* Work to complete: In the material below, which lines hold the word "first"? Pick each one out.

* Data excerpts:
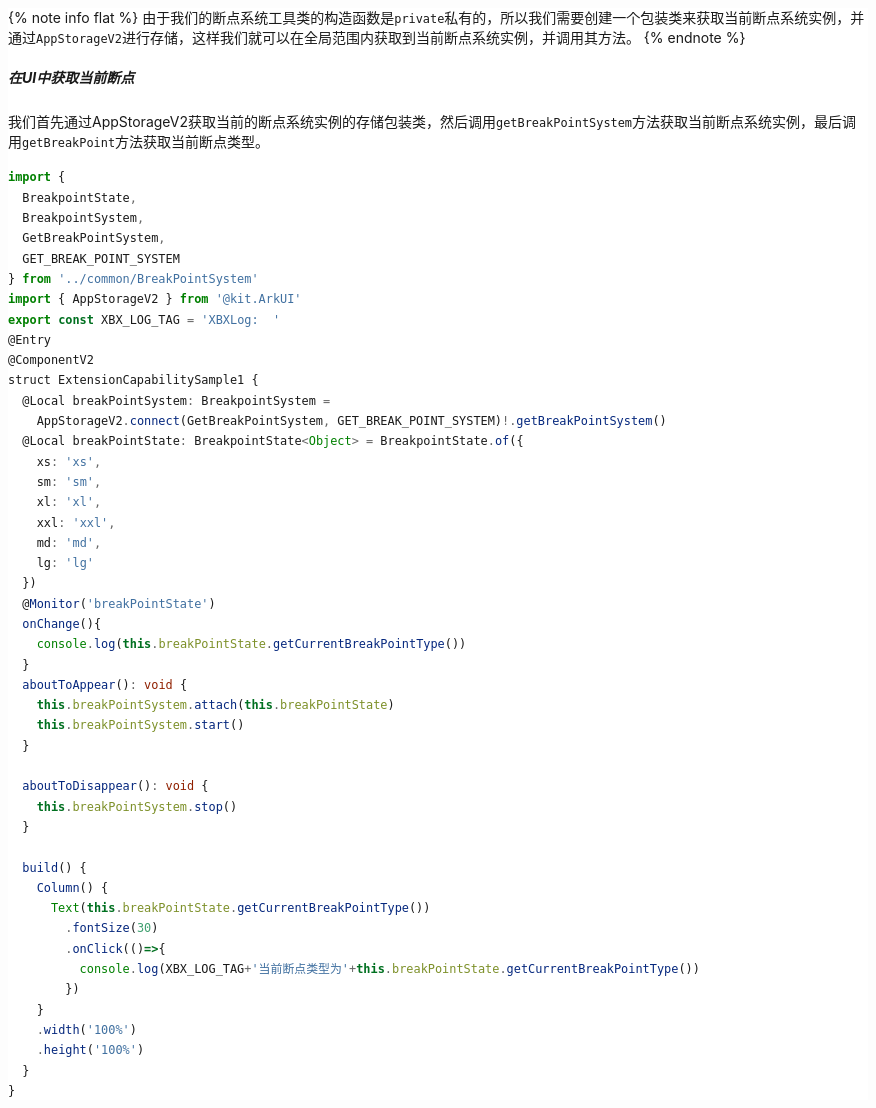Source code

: 
{% note info flat  %}
由于我们的断点系统工具类的构造函数是`private`私有的，所以我们需要创建一个包装类来获取当前断点系统实例，并通过`AppStorageV2`进行存储，这样我们就可以在全局范围内获取到当前断点系统实例，并调用其方法。
{% endnote %}

##### 在UI中获取当前断点

我们首先通过AppStorageV2获取当前的断点系统实例的存储包装类，然后调用`getBreakPointSystem`方法获取当前断点系统实例，最后调用`getBreakPoint`方法获取当前断点类型。

```ts
import {
  BreakpointState,
  BreakpointSystem,
  GetBreakPointSystem,
  GET_BREAK_POINT_SYSTEM
} from '../common/BreakPointSystem'
import { AppStorageV2 } from '@kit.ArkUI'
export const XBX_LOG_TAG = 'XBXLog:  '
@Entry
@ComponentV2
struct ExtensionCapabilitySample1 {
  @Local breakPointSystem: BreakpointSystem =
    AppStorageV2.connect(GetBreakPointSystem, GET_BREAK_POINT_SYSTEM)!.getBreakPointSystem()
  @Local breakPointState: BreakpointState<Object> = BreakpointState.of({
    xs: 'xs',
    sm: 'sm',
    xl: 'xl',
    xxl: 'xxl',
    md: 'md',
    lg: 'lg'
  })
  @Monitor('breakPointState')
  onChange(){
    console.log(this.breakPointState.getCurrentBreakPointType())
  }
  aboutToAppear(): void {
    this.breakPointSystem.attach(this.breakPointState)
    this.breakPointSystem.start()
  }

  aboutToDisappear(): void {
    this.breakPointSystem.stop()
  }

  build() {
    Column() {
      Text(this.breakPointState.getCurrentBreakPointType())
        .fontSize(30)
        .onClick(()=>{
          console.log(XBX_LOG_TAG+'当前断点类型为'+this.breakPointState.getCurrentBreakPointType())
        })
    }
    .width('100%')
    .height('100%')
  }
}
```
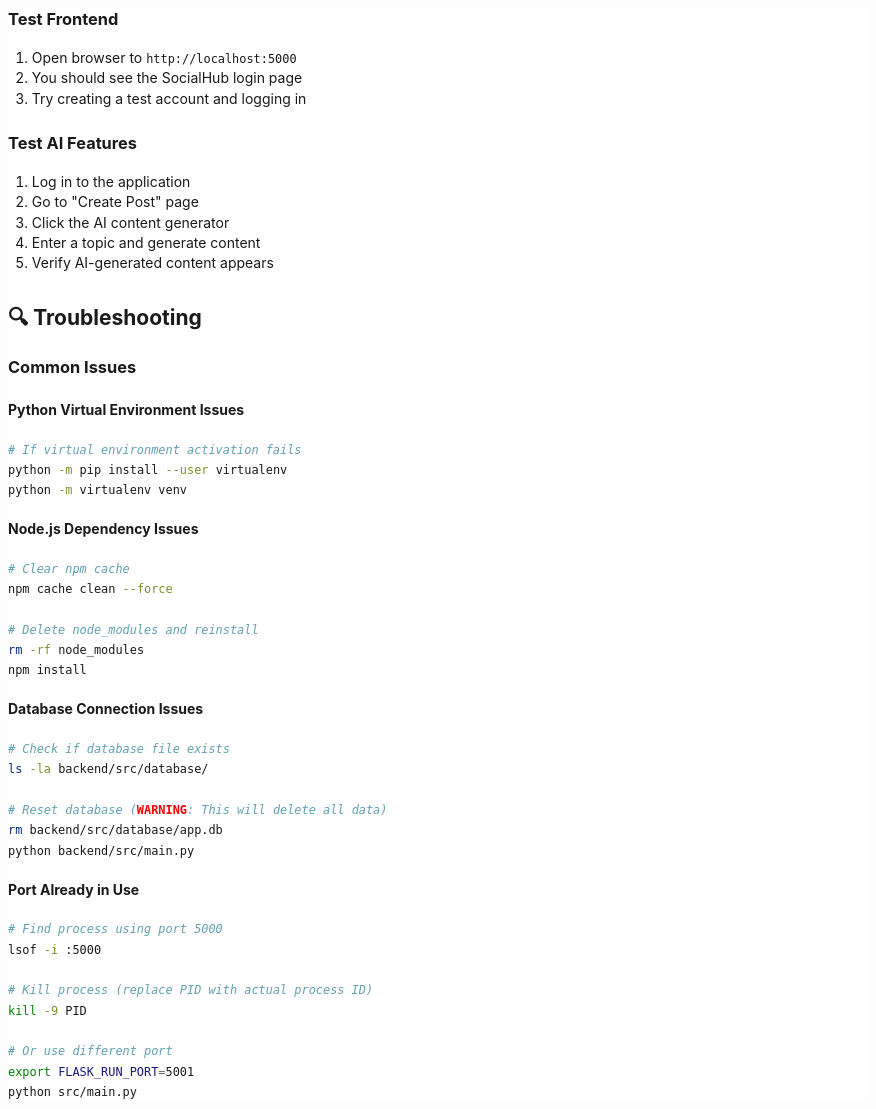 ### Test Frontend
1. Open browser to `http://localhost:5000`
2. You should see the SocialHub login page
3. Try creating a test account and logging in

### Test AI Features
1. Log in to the application
2. Go to "Create Post" page
3. Click the AI content generator
4. Enter a topic and generate content
5. Verify AI-generated content appears

## 🔍 Troubleshooting

### Common Issues

#### Python Virtual Environment Issues
```bash
# If virtual environment activation fails
python -m pip install --user virtualenv
python -m virtualenv venv
```

#### Node.js Dependency Issues
```bash
# Clear npm cache
npm cache clean --force

# Delete node_modules and reinstall
rm -rf node_modules
npm install
```

#### Database Connection Issues
```bash
# Check if database file exists
ls -la backend/src/database/

# Reset database (WARNING: This will delete all data)
rm backend/src/database/app.db
python backend/src/main.py
```

#### Port Already in Use
```bash
# Find process using port 5000
lsof -i :5000

# Kill process (replace PID with actual process ID)
kill -9 PID

# Or use different port
export FLASK_RUN_PORT=5001
python src/main.py
```
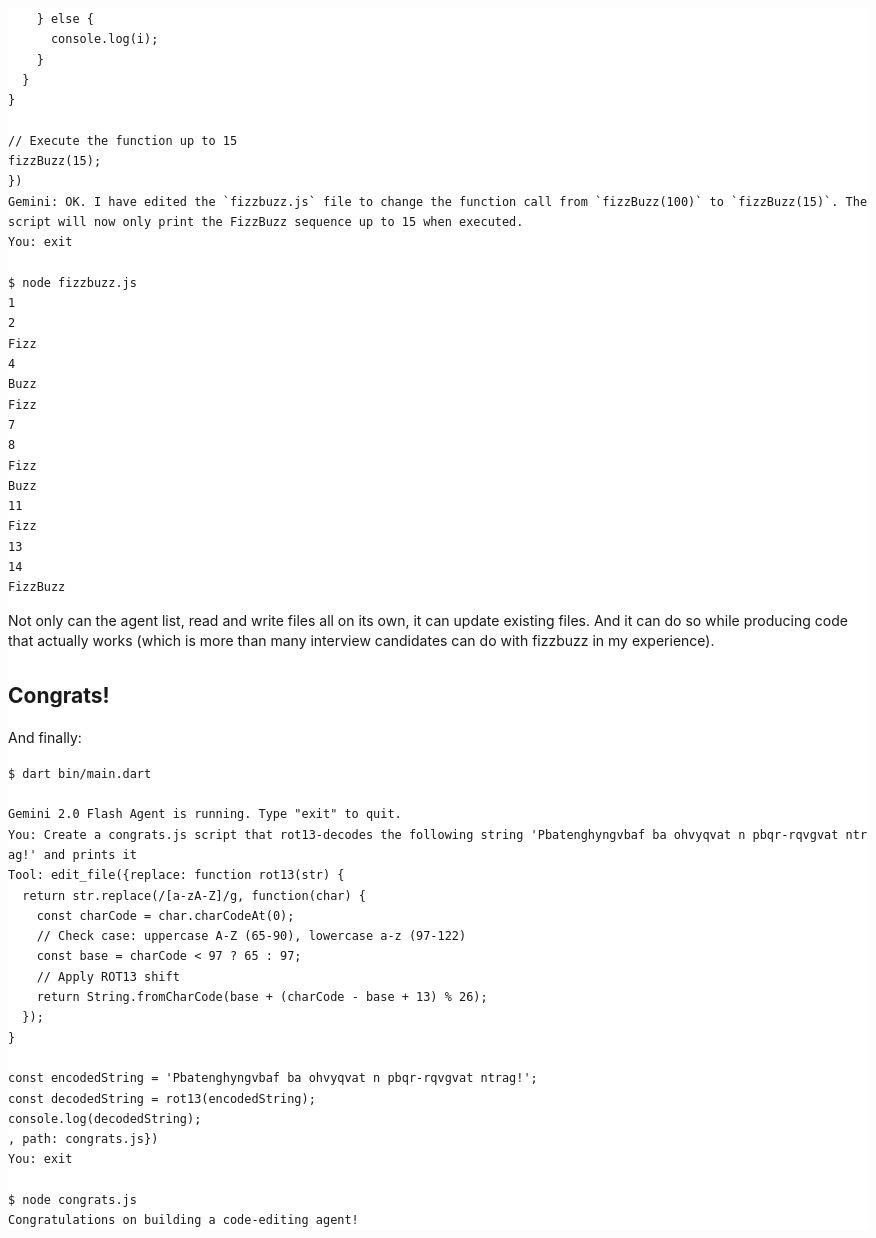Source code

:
 ```
    } else {
      console.log(i);
    }
  }
}

// Execute the function up to 15
fizzBuzz(15);
})
Gemini: OK. I have edited the `fizzbuzz.js` file to change the function call from `fizzBuzz(100)` to `fizzBuzz(15)`. The script will now only print the FizzBuzz sequence up to 15 when executed.
You: exit

$ node fizzbuzz.js
1
2
Fizz
4
Buzz
Fizz
7
8
Fizz
Buzz
11
Fizz
13
14
FizzBuzz
```

Not only can the agent list, read and write files all on its own, it can update existing files. And it can do so while producing code that actually works (which is more than many interview candidates can do with fizzbuzz in my experience).

## Congrats!

And finally:

```
$ dart bin/main.dart

Gemini 2.0 Flash Agent is running. Type "exit" to quit.
You: Create a congrats.js script that rot13-decodes the following string 'Pbatenghyngvbaf ba ohvyqvat n pbqr-rqvgvat ntrag!' and prints it
Tool: edit_file({replace: function rot13(str) {
  return str.replace(/[a-zA-Z]/g, function(char) {
    const charCode = char.charCodeAt(0);
    // Check case: uppercase A-Z (65-90), lowercase a-z (97-122)
    const base = charCode < 97 ? 65 : 97;
    // Apply ROT13 shift
    return String.fromCharCode(base + (charCode - base + 13) % 26);
  });
}

const encodedString = 'Pbatenghyngvbaf ba ohvyqvat n pbqr-rqvgvat ntrag!';
const decodedString = rot13(encodedString);
console.log(decodedString);
, path: congrats.js})
You: exit

$ node congrats.js
Congratulations on building a code-editing agent!
```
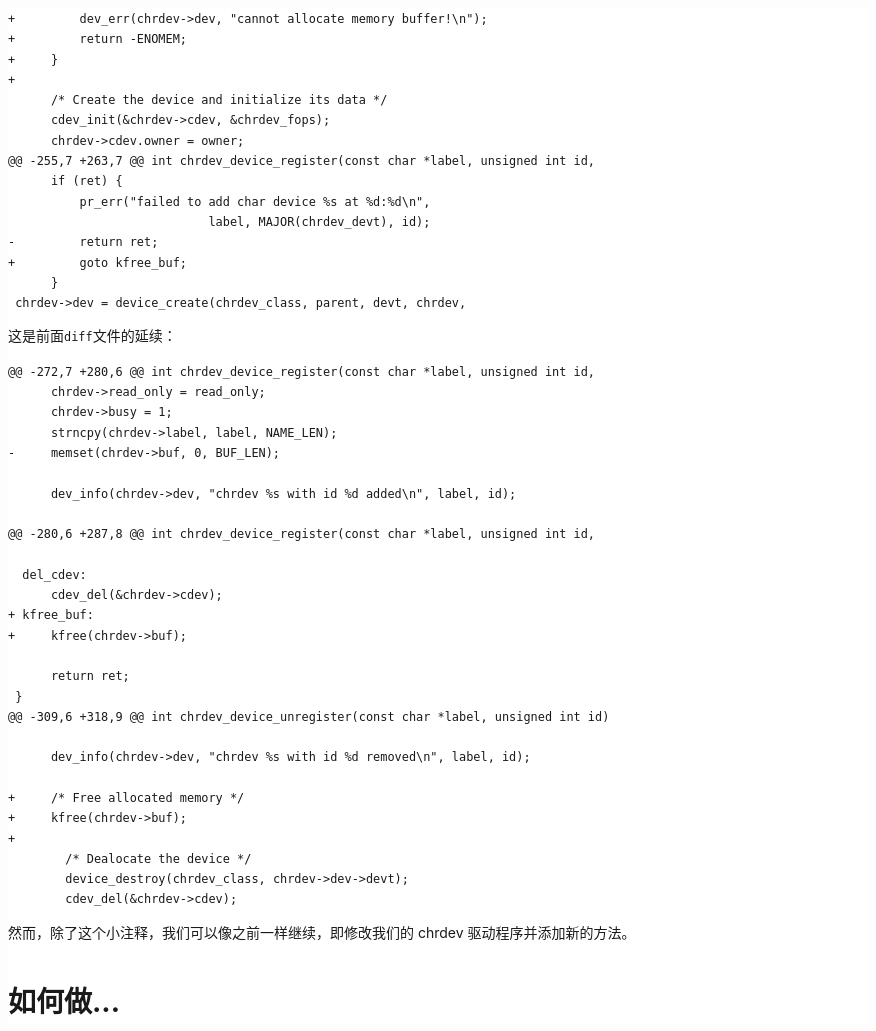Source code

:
```
+         dev_err(chrdev->dev, "cannot allocate memory buffer!\n");
+         return -ENOMEM;
+     }
+
      /* Create the device and initialize its data */
      cdev_init(&chrdev->cdev, &chrdev_fops);
      chrdev->cdev.owner = owner;
@@ -255,7 +263,7 @@ int chrdev_device_register(const char *label, unsigned int id,
      if (ret) {
          pr_err("failed to add char device %s at %d:%d\n",
                            label, MAJOR(chrdev_devt), id);
-         return ret;
+         goto kfree_buf;
      }
 chrdev->dev = device_create(chrdev_class, parent, devt, chrdev,
```

这是前面`diff`文件的延续：

```
@@ -272,7 +280,6 @@ int chrdev_device_register(const char *label, unsigned int id,
      chrdev->read_only = read_only;
      chrdev->busy = 1;
      strncpy(chrdev->label, label, NAME_LEN);
-     memset(chrdev->buf, 0, BUF_LEN);

      dev_info(chrdev->dev, "chrdev %s with id %d added\n", label, id);

@@ -280,6 +287,8 @@ int chrdev_device_register(const char *label, unsigned int id,

  del_cdev:
      cdev_del(&chrdev->cdev);
+ kfree_buf:
+     kfree(chrdev->buf);

      return ret;
 }
@@ -309,6 +318,9 @@ int chrdev_device_unregister(const char *label, unsigned int id)

      dev_info(chrdev->dev, "chrdev %s with id %d removed\n", label, id);

+     /* Free allocated memory */
+     kfree(chrdev->buf);
+
        /* Dealocate the device */
        device_destroy(chrdev_class, chrdev->dev->devt);
        cdev_del(&chrdev->cdev);
```

然而，除了这个小注释，我们可以像之前一样继续，即修改我们的 chrdev 驱动程序并添加新的方法。

# 如何做...
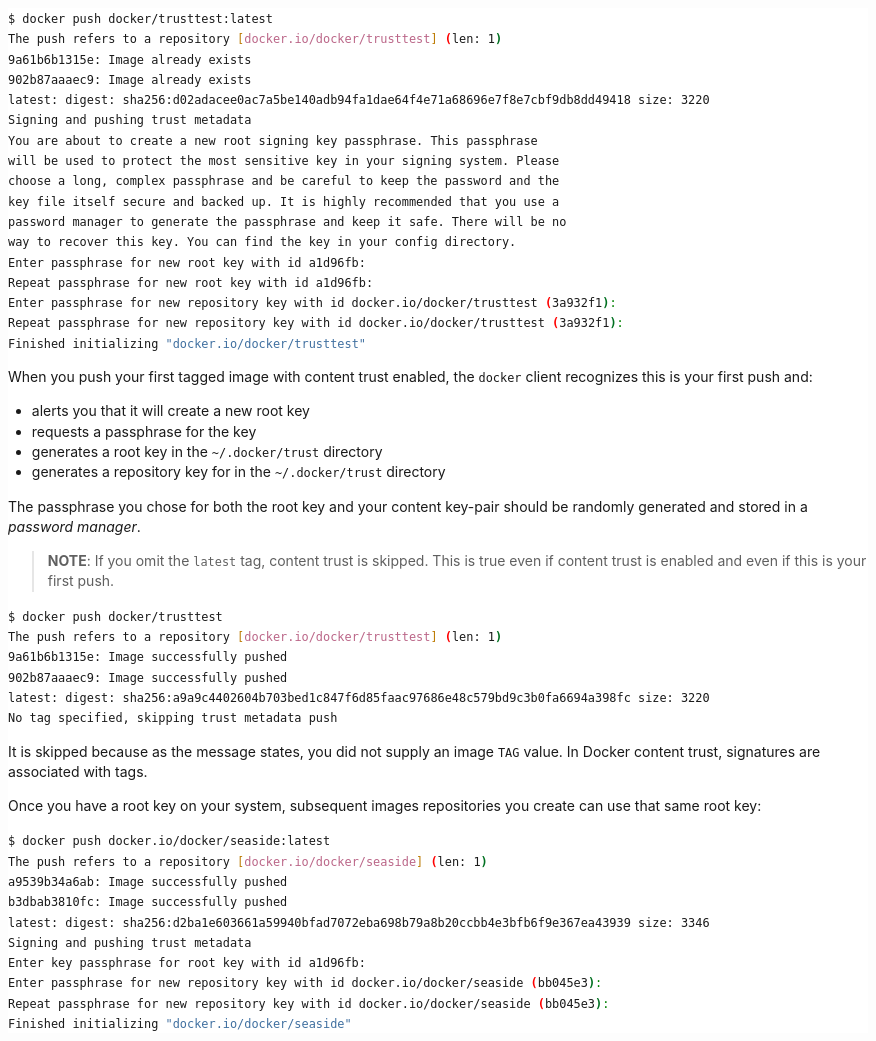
 ```bash
$ docker push docker/trusttest:latest
The push refers to a repository [docker.io/docker/trusttest] (len: 1)
9a61b6b1315e: Image already exists
902b87aaaec9: Image already exists
latest: digest: sha256:d02adacee0ac7a5be140adb94fa1dae64f4e71a68696e7f8e7cbf9db8dd49418 size: 3220
Signing and pushing trust metadata
You are about to create a new root signing key passphrase. This passphrase
will be used to protect the most sensitive key in your signing system. Please
choose a long, complex passphrase and be careful to keep the password and the
key file itself secure and backed up. It is highly recommended that you use a
password manager to generate the passphrase and keep it safe. There will be no
way to recover this key. You can find the key in your config directory.
Enter passphrase for new root key with id a1d96fb:
Repeat passphrase for new root key with id a1d96fb:
Enter passphrase for new repository key with id docker.io/docker/trusttest (3a932f1):
Repeat passphrase for new repository key with id docker.io/docker/trusttest (3a932f1):
Finished initializing "docker.io/docker/trusttest"
```
When you push your first tagged image with content trust enabled, the  `docker`
client recognizes this is your first push and:

 - alerts you that it will create a new root key
 - requests a passphrase for the key
 - generates a root key in the `~/.docker/trust` directory
 - generates a repository key for in the `~/.docker/trust` directory

The passphrase you chose for both the root key and your content key-pair
should be randomly generated and stored in a *password manager*.

> **NOTE**: If you omit the `latest` tag, content trust is skipped. This is true
even if content trust is enabled and even if this is your first push.

```bash
$ docker push docker/trusttest
The push refers to a repository [docker.io/docker/trusttest] (len: 1)
9a61b6b1315e: Image successfully pushed
902b87aaaec9: Image successfully pushed
latest: digest: sha256:a9a9c4402604b703bed1c847f6d85faac97686e48c579bd9c3b0fa6694a398fc size: 3220
No tag specified, skipping trust metadata push
```

It is skipped because as the message states, you did not supply an image `TAG`
value. In Docker content trust, signatures are associated with tags.

Once you have a root key on your system, subsequent images repositories
you create can use that same root key:

```bash
$ docker push docker.io/docker/seaside:latest
The push refers to a repository [docker.io/docker/seaside] (len: 1)
a9539b34a6ab: Image successfully pushed
b3dbab3810fc: Image successfully pushed
latest: digest: sha256:d2ba1e603661a59940bfad7072eba698b79a8b20ccbb4e3bfb6f9e367ea43939 size: 3346
Signing and pushing trust metadata
Enter key passphrase for root key with id a1d96fb:
Enter passphrase for new repository key with id docker.io/docker/seaside (bb045e3):
Repeat passphrase for new repository key with id docker.io/docker/seaside (bb045e3):
Finished initializing "docker.io/docker/seaside"
```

* Reply:
When you push your first tagged image with content trust enabled, the  `docker`
client recognizes this is your first push and:
even if content trust is enabled and even if this is your first push.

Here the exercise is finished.